Bruce Springsteen, whom Davis signed to Columbia Records in the early 1970s, delivered one of the morning's most arresting tributes, recalling Davis's first words to him — "Welcome to Columbia Records" — and adding, "In those few words, he changed my life forever." Alicia Keys, discovered by Davis at 15, told the gathering, "You saw something in me that I was just beginning to see in myself." Warwick credited him with engineering a late-career pairing with Manilow that won two Grammys; Manilow recalled that Davis pushed him to record the song that became "Mandy," Variety reported.
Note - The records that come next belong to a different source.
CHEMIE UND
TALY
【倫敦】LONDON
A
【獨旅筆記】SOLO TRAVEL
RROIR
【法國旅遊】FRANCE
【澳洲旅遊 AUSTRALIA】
A career that rewrote the rules

Davis joined Columbia as a lawyer in 1960 and became its president by 1967, signing Janis Joplin, the Grateful Dead and Santana before being dismissed in 1973. He founded Arista Records the next year, building a hit machine that developed Manilow, Warwick, Kenny G and a teenage Whitney Houston, whom he discovered in 1983 and guided to some of the best-selling recordings in history; he also revived Aretha Franklin's career. In 2000 he launched J Records, through which he introduced Alicia Keys, whose debut sold millions, and helped propel artists from the American Idol era. His annual pre-Grammy gala became one of the industry's most coveted invitations.

An enduring imprint

Davis is survived by four children, eight grandchildren and two great-grandchildren. The breadth of Monday's gathering — soul to rock to R&B, the 1960s to the 2020s — was itself a measure of his reach. For the artists who eulogized him, the grief was bound up with gratitude: Davis had not merely signed them. In many cases, he had seen them before they fully saw themselves.